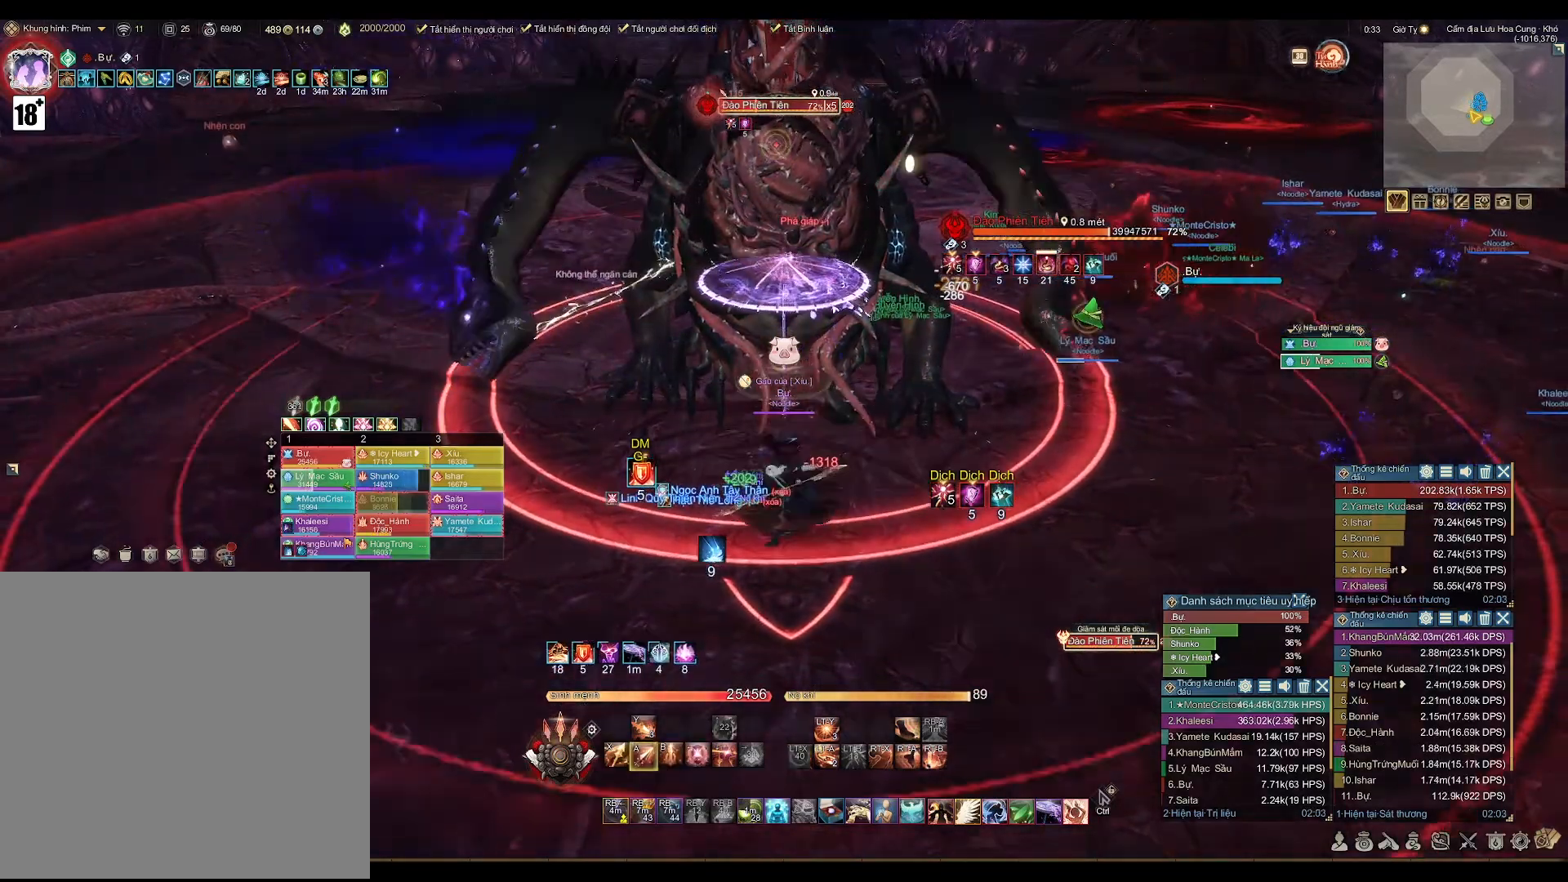
{"buttons": [], "left_stick": "down", "right_stick": "center", "events": [[433, "Y", "down"], [500, "Y", "up"]]}
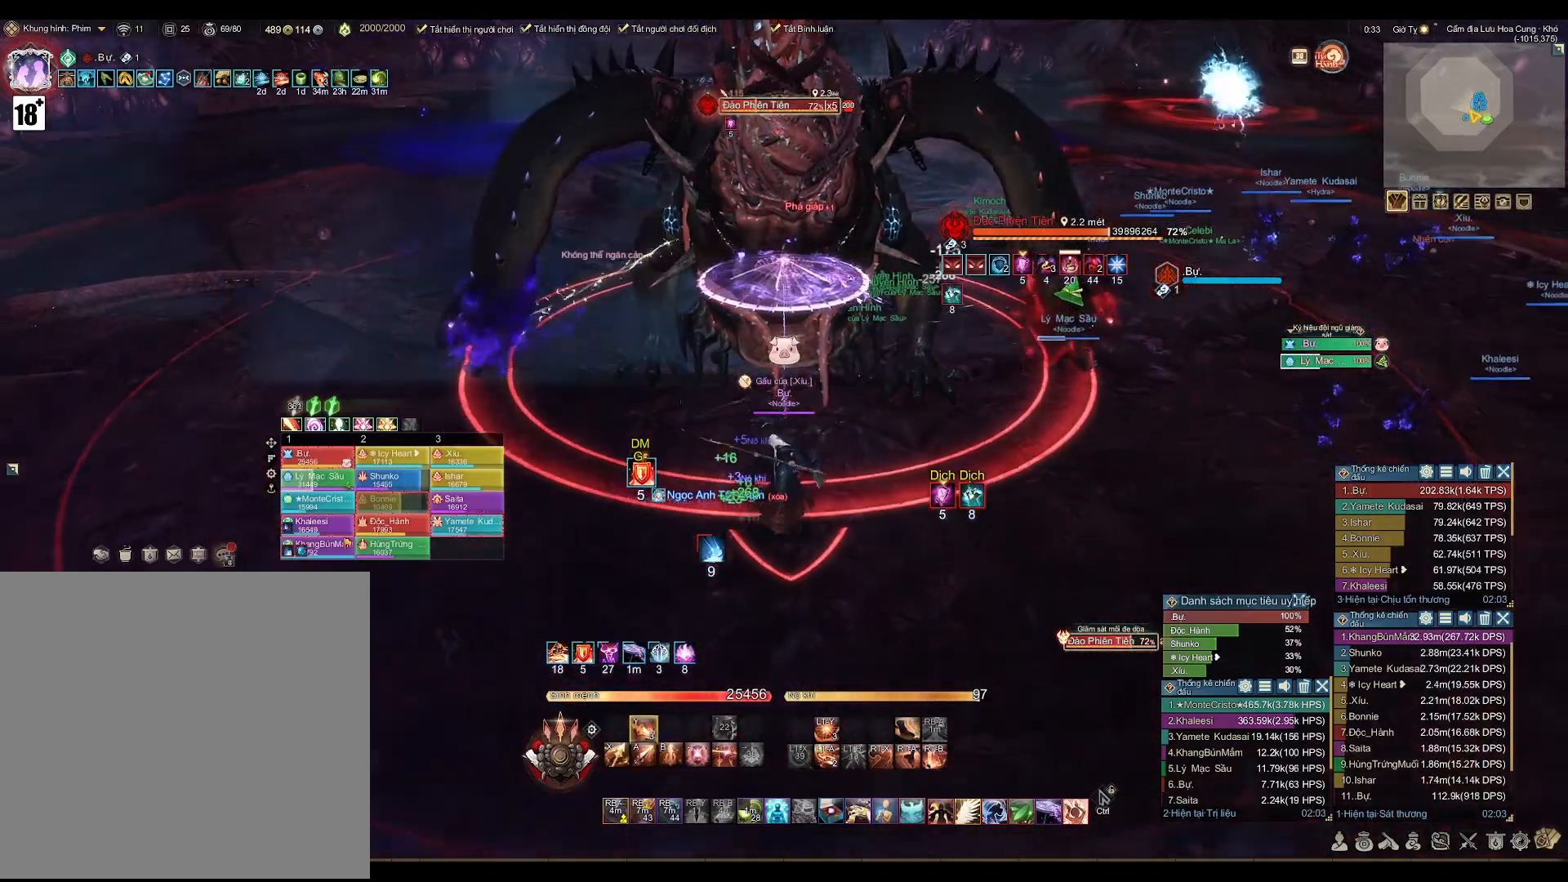
{"buttons": [], "left_stick": "down", "right_stick": "center", "events": []}
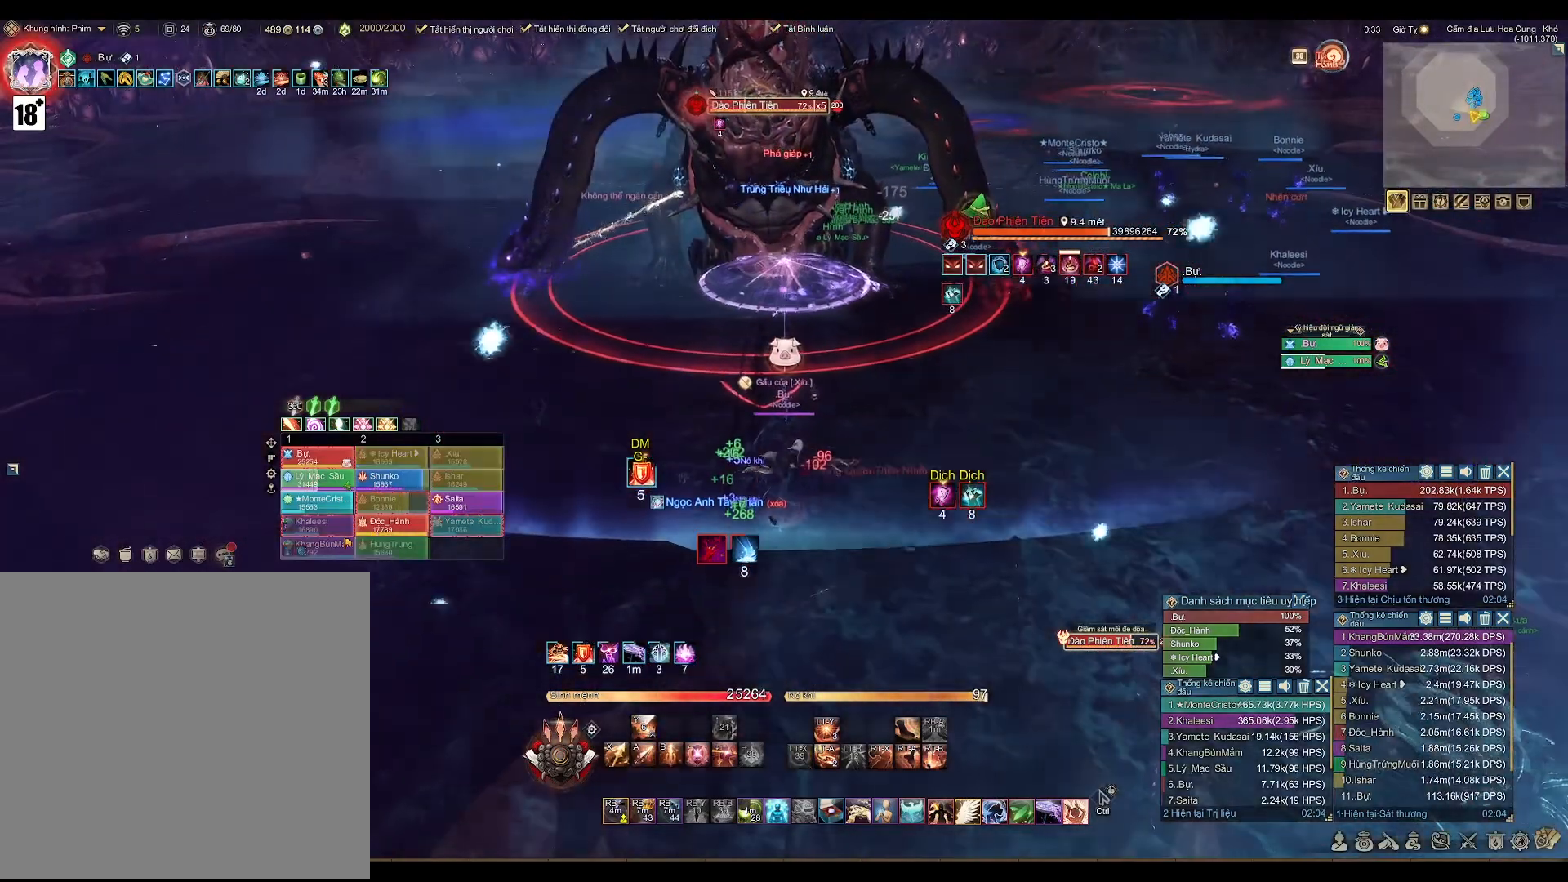
{"buttons": [], "left_stick": "center", "right_stick": "center", "events": [[50, "left_stick", "center"], [317, "left_stick", "up"], [467, "left_stick", "center"]]}
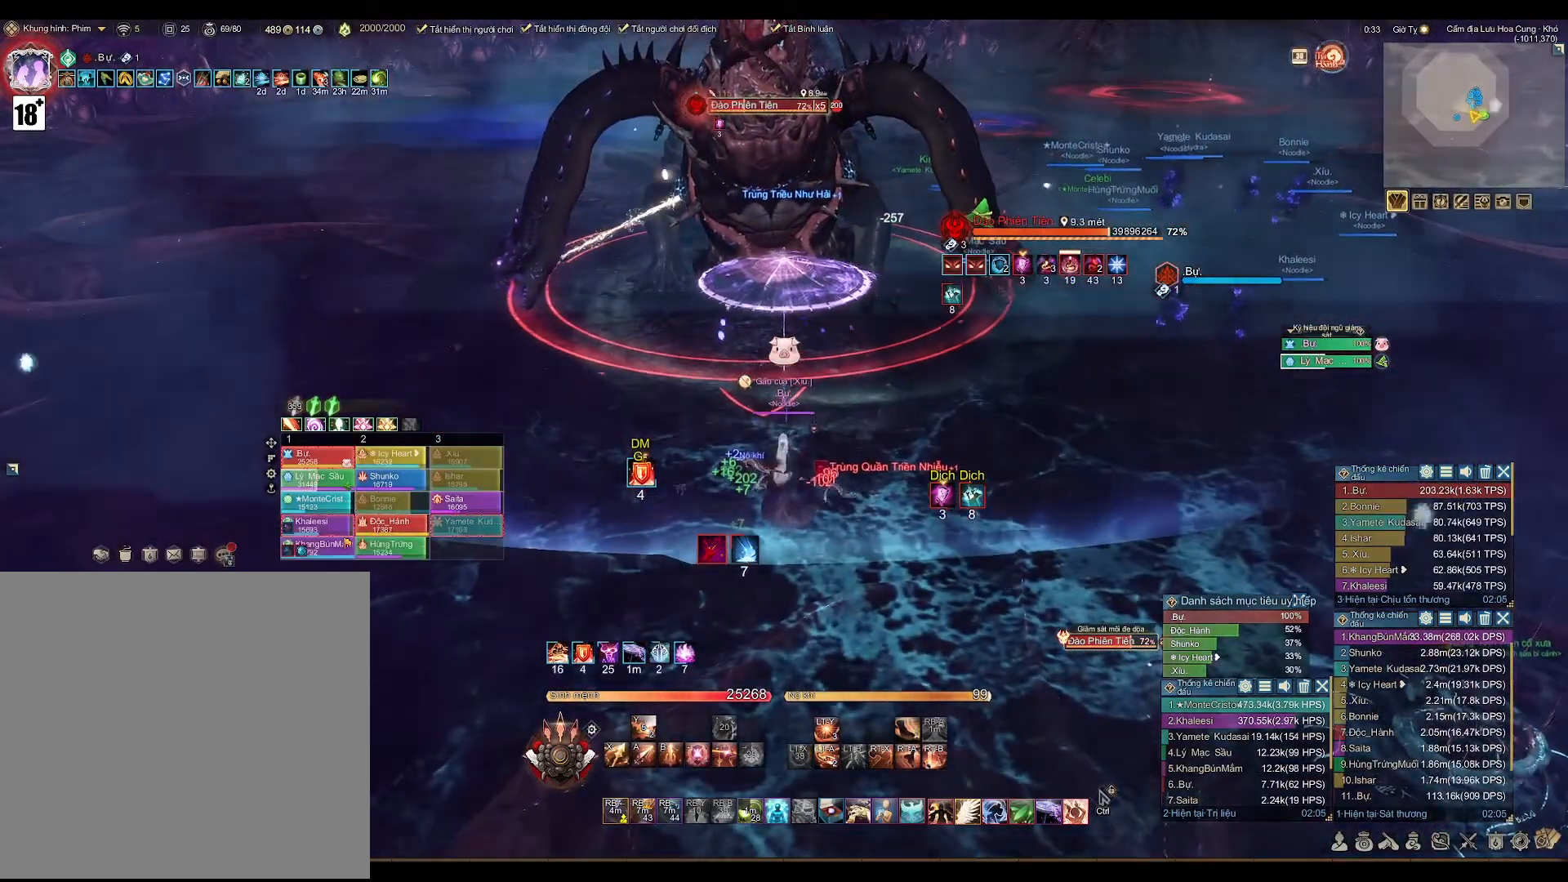
{"buttons": [], "left_stick": "up", "right_stick": "center", "events": [[383, "left_stick", "up"]]}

EXERCISE PROMPT -> Copy the data precisely. Skip every picture.

RESPONSE ->
{"buttons": [], "left_stick": "down", "right_stick": "center", "events": [[433, "Y", "down"], [500, "Y", "up"]]}
{"buttons": [], "left_stick": "down", "right_stick": "center", "events": []}
{"buttons": [], "left_stick": "center", "right_stick": "center", "events": [[50, "left_stick", "center"], [317, "left_stick", "up"], [467, "left_stick", "center"]]}
{"buttons": [], "left_stick": "up", "right_stick": "center", "events": [[383, "left_stick", "up"]]}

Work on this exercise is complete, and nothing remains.